**The task**
State how many lines of the listing below contain the string "Ćiro", giving only the number.

Saved data entries
⁂

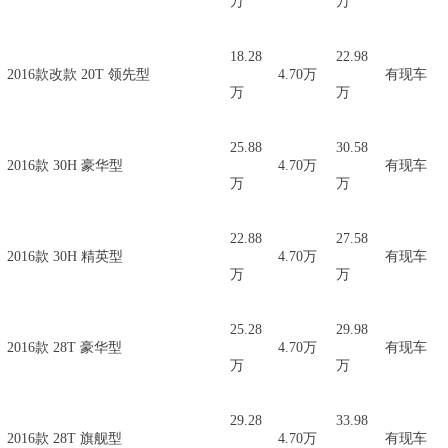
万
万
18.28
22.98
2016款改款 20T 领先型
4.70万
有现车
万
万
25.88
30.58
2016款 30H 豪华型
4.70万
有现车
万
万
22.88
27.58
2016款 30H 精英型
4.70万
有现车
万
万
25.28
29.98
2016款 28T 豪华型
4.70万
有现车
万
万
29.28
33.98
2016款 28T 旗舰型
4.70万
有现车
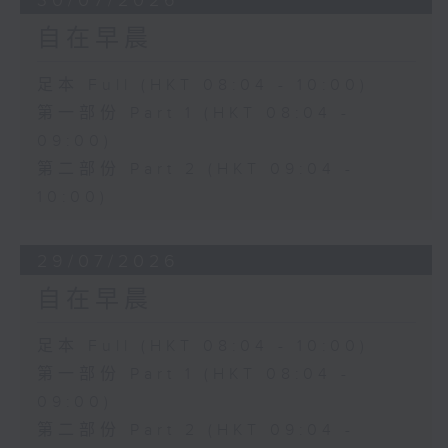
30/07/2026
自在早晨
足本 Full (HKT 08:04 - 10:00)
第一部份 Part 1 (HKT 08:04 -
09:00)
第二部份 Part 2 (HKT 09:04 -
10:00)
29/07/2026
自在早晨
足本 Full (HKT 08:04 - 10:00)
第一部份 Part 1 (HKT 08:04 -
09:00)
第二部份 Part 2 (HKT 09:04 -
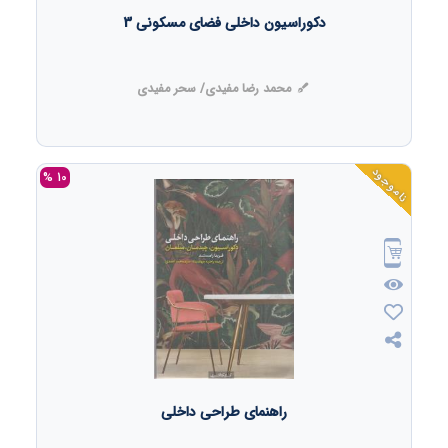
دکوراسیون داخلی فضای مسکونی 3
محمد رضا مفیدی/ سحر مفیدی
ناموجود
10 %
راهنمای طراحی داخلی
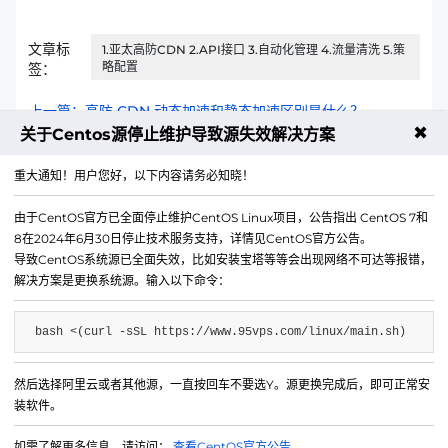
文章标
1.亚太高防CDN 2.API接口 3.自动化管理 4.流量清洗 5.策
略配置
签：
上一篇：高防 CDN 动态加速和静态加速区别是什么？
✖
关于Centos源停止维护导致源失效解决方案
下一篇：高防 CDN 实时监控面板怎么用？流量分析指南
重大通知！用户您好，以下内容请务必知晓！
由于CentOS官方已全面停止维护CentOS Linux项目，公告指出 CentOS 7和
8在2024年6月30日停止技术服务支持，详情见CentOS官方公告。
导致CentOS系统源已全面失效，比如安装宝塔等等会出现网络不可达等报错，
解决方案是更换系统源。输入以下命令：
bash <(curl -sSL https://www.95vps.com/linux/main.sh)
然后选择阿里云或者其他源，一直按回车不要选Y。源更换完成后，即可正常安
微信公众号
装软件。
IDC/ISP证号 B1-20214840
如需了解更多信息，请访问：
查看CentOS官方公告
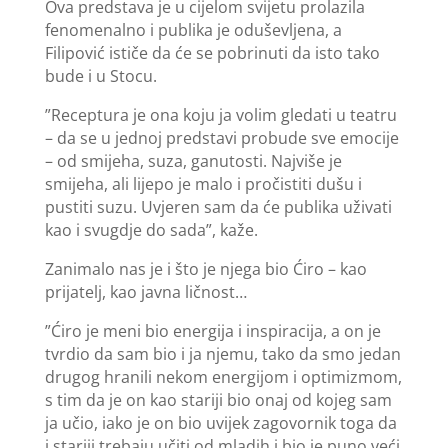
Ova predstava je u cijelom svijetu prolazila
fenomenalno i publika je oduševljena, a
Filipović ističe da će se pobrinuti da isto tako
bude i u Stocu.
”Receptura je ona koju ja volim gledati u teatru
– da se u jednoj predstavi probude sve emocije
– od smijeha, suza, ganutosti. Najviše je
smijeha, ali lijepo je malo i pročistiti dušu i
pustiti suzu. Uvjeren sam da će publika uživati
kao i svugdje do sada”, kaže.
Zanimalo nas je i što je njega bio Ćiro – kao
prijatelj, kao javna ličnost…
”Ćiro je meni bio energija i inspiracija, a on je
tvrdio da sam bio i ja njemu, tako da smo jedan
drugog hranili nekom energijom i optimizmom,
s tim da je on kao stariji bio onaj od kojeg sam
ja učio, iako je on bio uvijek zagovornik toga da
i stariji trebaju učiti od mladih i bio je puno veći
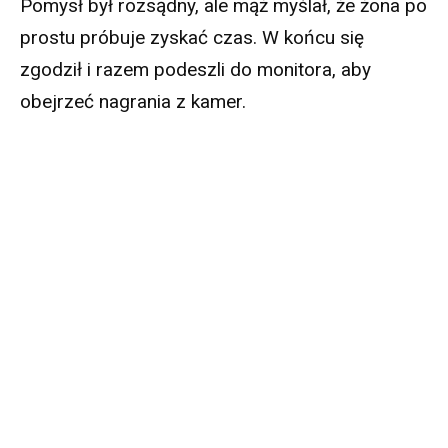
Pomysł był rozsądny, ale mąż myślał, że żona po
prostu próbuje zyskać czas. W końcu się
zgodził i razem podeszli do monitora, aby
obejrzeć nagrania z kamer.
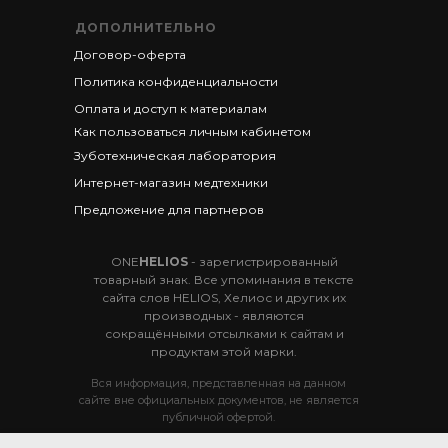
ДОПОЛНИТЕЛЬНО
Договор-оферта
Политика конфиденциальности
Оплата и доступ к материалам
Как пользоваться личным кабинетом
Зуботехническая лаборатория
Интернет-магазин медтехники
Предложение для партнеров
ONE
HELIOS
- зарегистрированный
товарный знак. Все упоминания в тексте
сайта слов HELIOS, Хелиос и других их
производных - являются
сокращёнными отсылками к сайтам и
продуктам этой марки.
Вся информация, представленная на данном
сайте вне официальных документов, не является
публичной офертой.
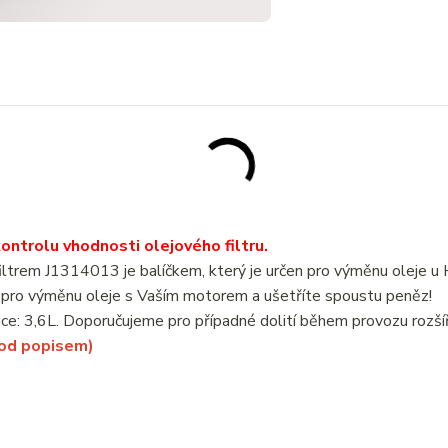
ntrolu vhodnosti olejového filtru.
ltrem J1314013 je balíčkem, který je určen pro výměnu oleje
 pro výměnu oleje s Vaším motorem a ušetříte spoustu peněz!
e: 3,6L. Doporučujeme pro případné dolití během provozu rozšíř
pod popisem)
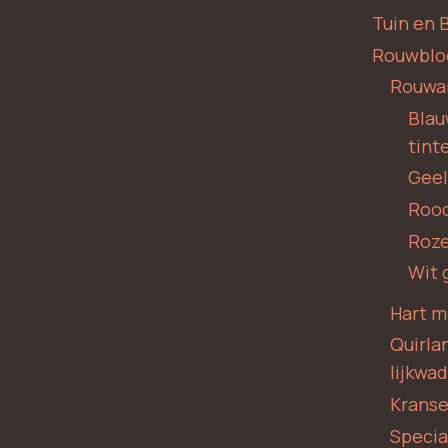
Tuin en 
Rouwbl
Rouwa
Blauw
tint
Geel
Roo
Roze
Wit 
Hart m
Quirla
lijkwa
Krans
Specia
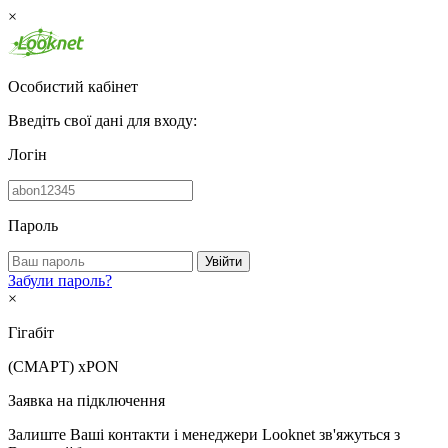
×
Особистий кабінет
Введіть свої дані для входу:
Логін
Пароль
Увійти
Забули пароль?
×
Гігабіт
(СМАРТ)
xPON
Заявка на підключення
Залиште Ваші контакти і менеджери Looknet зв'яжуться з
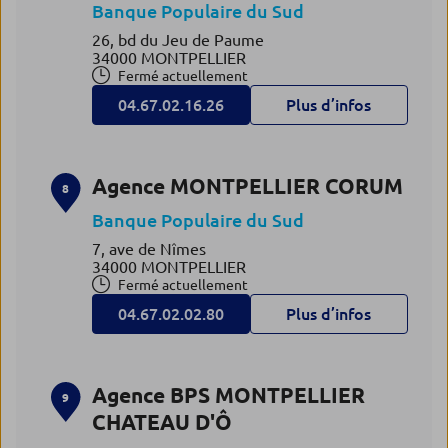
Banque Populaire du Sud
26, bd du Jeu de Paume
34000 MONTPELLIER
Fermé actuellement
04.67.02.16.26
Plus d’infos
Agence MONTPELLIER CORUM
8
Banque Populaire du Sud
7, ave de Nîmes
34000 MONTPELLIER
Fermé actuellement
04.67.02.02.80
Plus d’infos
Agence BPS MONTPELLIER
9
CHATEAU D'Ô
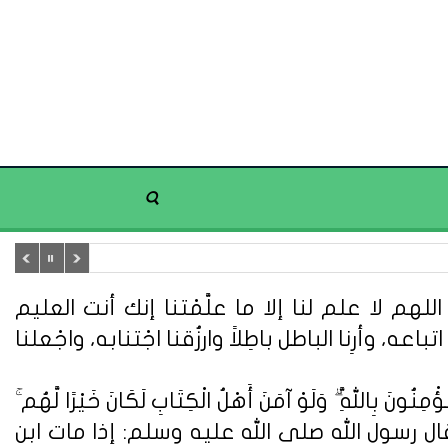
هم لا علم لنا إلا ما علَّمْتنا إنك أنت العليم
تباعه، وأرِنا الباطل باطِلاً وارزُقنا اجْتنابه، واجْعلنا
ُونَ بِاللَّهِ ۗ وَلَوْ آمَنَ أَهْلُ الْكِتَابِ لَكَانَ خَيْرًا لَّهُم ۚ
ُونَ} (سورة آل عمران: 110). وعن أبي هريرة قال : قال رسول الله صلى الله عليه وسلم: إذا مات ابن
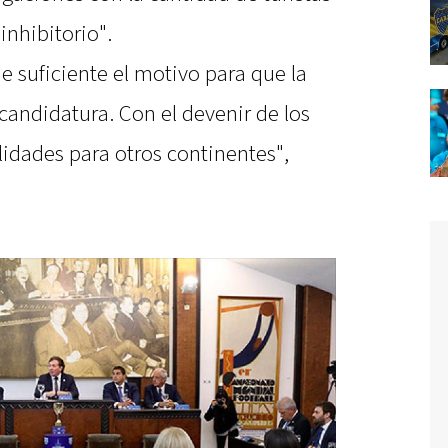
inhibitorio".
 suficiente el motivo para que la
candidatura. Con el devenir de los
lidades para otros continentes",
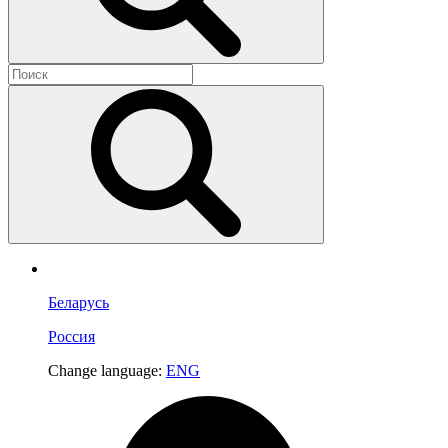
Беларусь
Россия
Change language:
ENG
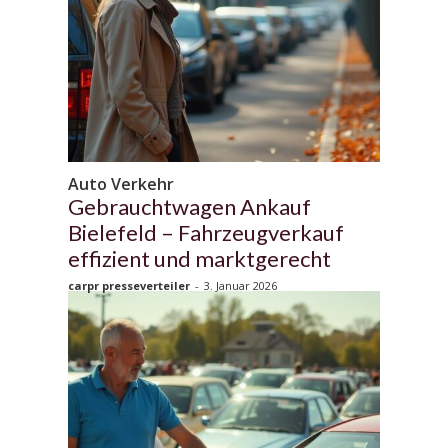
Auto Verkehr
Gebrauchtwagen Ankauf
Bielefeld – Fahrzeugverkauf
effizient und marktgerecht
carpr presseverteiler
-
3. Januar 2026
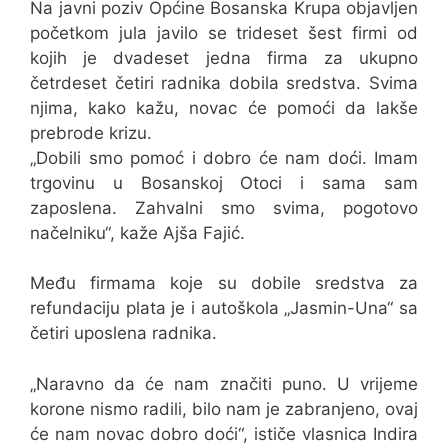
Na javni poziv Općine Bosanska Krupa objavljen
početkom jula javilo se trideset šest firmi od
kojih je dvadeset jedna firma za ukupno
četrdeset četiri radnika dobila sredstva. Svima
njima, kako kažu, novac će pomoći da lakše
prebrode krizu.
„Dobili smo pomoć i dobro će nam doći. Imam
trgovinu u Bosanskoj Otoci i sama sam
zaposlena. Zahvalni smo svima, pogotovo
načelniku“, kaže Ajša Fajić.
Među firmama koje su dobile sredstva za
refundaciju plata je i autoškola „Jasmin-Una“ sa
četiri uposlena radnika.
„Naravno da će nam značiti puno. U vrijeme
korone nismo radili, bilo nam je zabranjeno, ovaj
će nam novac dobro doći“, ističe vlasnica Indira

⁂

**Answer to this task**
2